Micro Content is the future of Marketing
In this episode of The Brief, Andrew sits down with tech veteran Adrian Salamunovic, who shares some of his experiences in building successful businesses and why he thinks micro content is the future of marketing. Salamunovic is a co-founder of innovative companies DNA11, CanvasPop and PopKey, and a driving force behind WorkshopX, a team of entrepreneurs, technologists, creators, and designers building great web based businesses.
A technology entrepreneur since his teenage years, Salamunovic has become known for his success in getting his companies noticed. DNA11, a company he co-founded in 2005, had its unique DNA portraits featured in many mainstream media outlets, including the New York Times, Good Morning America, and as a plot element on TV’s CSI:NY.
“If you have a remarkable product and combine that with PR, you can
create companies very inexpensively.”
– Adrian Salamunovic
Salamunovic’s latest venture is PopKey, a “3rd party keyboard for iOS 8 that offers users the ability to easily insert animated GIFs into SMS message or email.” (www.popkey.co) Animated GIFs are an example of one of the biggest trends in content marketing right now: micro content.
What is micro content?
If you use social media, you’re pretty much guaranteed to have encountered micro content on a regular basis. For example: tweets, headlines, images, and – here’s where PopKey comes in – animated GIFS.
On the surface, PopKey’s GIF keyboard offers users a simple way to enhance – or even replace – plain text messages with fun visuals. Salamunovic, however, sees PopKey as much more.
“A lot of the companies we’ve created are like icebergs –
what you see is not necessarily what’s being built.”
– Adrian Salamunovic
To establish PopKey as a powerful mobile branding platform, the company has partnered with big-name brands such as MTV, Starbucks and Nike to offer customized GIFs that let users identify with their favourite products and shows as they interact online.

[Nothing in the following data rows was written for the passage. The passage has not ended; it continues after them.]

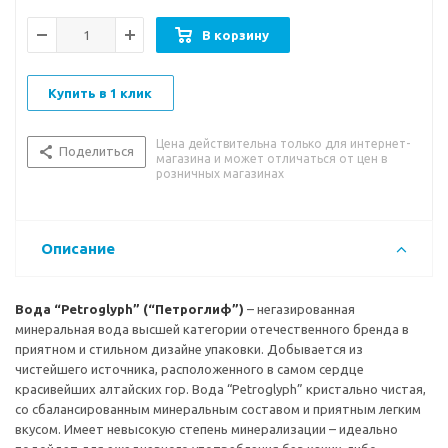
Вкусовые особенности:
мягкий, приятный водный вкус.
В корзину
Рекомендации к употреблению:
благодаря невысокой
минерализации и сбалансированному минеральному составу,
Купить в 1 клик
вода прекрасно подходит для ежедневного употребления
как взрослым, так и детям.
Цена действительна только для интернет-
Поделиться
магазина и может отличаться от цен в
розничных магазинах
Описание
Вода “Petroglyph” (“Петроглиф”)
– негазированная
минеральная вода высшей категории отечественного бренда в
приятном и стильном дизайне упаковки. Добывается из
чистейшего источника, расположенного в самом сердце
красивейших алтайских гор. Вода “Petroglyph” кристально чистая,
со сбалансированным минеральным составом и приятным легким
вкусом. Имеет невысокую степень минерализации – идеально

Why does micro content matter?
While broader social media platforms like Instagram and Twitter remain popular, more and more mobile users are gravitating towards one-on-one interaction via messaging apps. Messages are faster and less intrusive than a lengthy email or video call. And, as Salamunovic notes, messages have a nearly 100% open rate – which makes them a prime vehicle for marketers, if they can figure out how to infiltrate the medium and offer value to users. Well-crafted micro content is ideally suited for this.
In particular, marketers are looking to micro content to engage millennials, that unique demographic of 18-34 year olds who spend hours online, have big spending power and short attention spans, and are widely felt to be wary of traditional advertising. Video, which was once thought to be a game-changer in micro content, has proven to be too labour-intensive for most users. Animated GIFs, on the other hand, let users express their personality and creativity with very little investment of time or energy, which explains their growing popularity.
It’s anyone’s guess what micro content will look like going forward. But whether it’s animated GIFs or another short and easily shareable snippet of content, Salamunovic feels he’s built a powerful platform for advertisers who previously had no easy way to break into messaging apps. “Micro content is the future, and we’re part of that,” he says.